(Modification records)
============================================================

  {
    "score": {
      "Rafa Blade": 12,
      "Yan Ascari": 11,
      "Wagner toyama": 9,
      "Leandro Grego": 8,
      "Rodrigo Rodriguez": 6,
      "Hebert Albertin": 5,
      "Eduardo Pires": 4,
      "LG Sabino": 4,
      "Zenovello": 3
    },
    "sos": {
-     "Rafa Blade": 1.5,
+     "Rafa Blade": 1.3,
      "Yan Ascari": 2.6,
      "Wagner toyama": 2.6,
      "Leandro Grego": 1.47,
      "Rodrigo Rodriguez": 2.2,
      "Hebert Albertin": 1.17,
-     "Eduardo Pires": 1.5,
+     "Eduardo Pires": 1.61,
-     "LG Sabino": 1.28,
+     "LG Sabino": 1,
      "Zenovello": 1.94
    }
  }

============================================================

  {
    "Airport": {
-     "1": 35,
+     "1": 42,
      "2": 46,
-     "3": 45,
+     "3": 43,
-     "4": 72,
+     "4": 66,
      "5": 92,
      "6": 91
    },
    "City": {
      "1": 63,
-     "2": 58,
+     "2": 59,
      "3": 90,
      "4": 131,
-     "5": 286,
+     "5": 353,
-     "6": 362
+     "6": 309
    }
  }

============================================================

> [Exercise objective] Copy out every line of the data where the word "Blade" occurs.

> [Solution for this task]
      "Rafa Blade": 12,
-     "Rafa Blade": 1.5,
+     "Rafa Blade": 1.3,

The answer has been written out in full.